## Texte présenté
______________________________

3. Les crédits du Conseil constitutionnel et de la Cour de justice de la République, une situation dérogatoire singulière au regard de la performance

Rattachés à la mission Pouvoirs publics 49 ( * ) , les crédits alloués au Conseil constitutionnel et à la Cour de justice de la République dérogent aux règles de droit commun définies par la nouvelle nomenclature budgétaire . En effet, ces budgets se déclinent en dotations budgétaires -et non en programmes-, lesquelles constituent des unités budgétaires présentées par nature de dépenses et affranchies de tout objectif de performance 50 ( * ) .

Les budgets du Conseil constitutionnel, de la Cour de justice de la République
et de la Haute Cour de justice en 2007

Le Conseil constitutionnel : une dotation en forte augmentation

Le budget alloué au Conseil constitutionnel par le projet de loi de finances pour 2007 (7,2 millions d'euros contre 5,7 millions d'euros inscrits en loi de finances pour 2006) augmente de 26 %. Cette inflation s'explique principalement par le triplement de la dotation prévue pour le financement des opérations exceptionnelles pour la préparation de l'élection présidentielle qui passe de 0,4 million d'euros à 1,7 million d'euros 51 ( * ) . Cette somme est destinée à financer notamment les vacations versées aux 1.600 magistrats (300 euros par tour) et aux 41 premiers présidents (900 euros pour les deux tours) délégués par le Conseil constitutionnel pour contrôler les opérations de vote en métropole et outre-mer (1,2 million d'euros), la modernisation du réseau informatique pour le traitement des formulaires de parrainages (40.000 euros), les frais de contrôle particulier en outre-mer (72.000 euros) ou encore la mise en place d'un observatoire de la presse (9.000 euros).

______________________________

## Données fournies
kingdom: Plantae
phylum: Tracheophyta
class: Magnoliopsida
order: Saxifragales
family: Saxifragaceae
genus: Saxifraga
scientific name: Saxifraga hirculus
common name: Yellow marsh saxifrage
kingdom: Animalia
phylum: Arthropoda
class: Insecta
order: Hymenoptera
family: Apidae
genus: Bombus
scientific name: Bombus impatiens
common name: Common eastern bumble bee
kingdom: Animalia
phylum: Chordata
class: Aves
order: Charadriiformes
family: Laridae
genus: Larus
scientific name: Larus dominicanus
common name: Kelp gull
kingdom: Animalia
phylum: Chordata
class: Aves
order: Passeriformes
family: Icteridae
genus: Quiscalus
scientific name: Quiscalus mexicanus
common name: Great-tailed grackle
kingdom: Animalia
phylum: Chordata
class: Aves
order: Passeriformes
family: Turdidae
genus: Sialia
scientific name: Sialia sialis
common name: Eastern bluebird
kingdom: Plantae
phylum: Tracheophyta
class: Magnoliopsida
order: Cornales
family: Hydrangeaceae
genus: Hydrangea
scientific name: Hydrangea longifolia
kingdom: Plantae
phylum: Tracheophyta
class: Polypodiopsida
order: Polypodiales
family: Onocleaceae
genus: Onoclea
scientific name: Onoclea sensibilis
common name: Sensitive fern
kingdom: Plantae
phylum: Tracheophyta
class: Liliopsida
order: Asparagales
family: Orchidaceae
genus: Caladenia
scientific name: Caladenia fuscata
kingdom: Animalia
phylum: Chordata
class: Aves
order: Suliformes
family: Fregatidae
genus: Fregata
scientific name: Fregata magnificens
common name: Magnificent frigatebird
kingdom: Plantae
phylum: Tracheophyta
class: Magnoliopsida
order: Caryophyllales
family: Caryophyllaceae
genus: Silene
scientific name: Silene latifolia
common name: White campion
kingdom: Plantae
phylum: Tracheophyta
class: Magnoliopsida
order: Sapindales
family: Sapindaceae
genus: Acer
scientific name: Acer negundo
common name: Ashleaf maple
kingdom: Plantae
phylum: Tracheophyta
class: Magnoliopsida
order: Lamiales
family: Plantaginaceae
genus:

______________________________

## Objectifs
1/ Répondez aux questions suivantes d'après le texte sur les crédits du Conseil constitutionnel :
(a) À quelle mission les crédits du Conseil constitutionnel et de la Cour de justice de la République sont-ils rattachés ?
(b) Quel budget le projet de loi de finances pour 2007 alloue-t-il au Conseil constitutionnel ?
(c) Combien chacun des 1.600 magistrats délégués touche-t-il par tour ?
2/ Expliquez, s'il vous plaît, en une à trois phrases, pourquoi le budget du Conseil constitutionnel augmente de 26 % selon le texte sur les crédits du Conseil constitutionnel.
La liste provient d'une autre source que le texte.

## Réponses
1/
(a) À la mission Pouvoirs publics.
(b) 7,2 millions d'euros.
(c) 300 euros par tour.

2/ Cette hausse s'explique principalement par le triplement de la dotation prévue pour financer les opérations exceptionnelles de préparation de l'élection présidentielle. Cette dotation passe de 0,4 million d'euros à 1,7 million d'euros.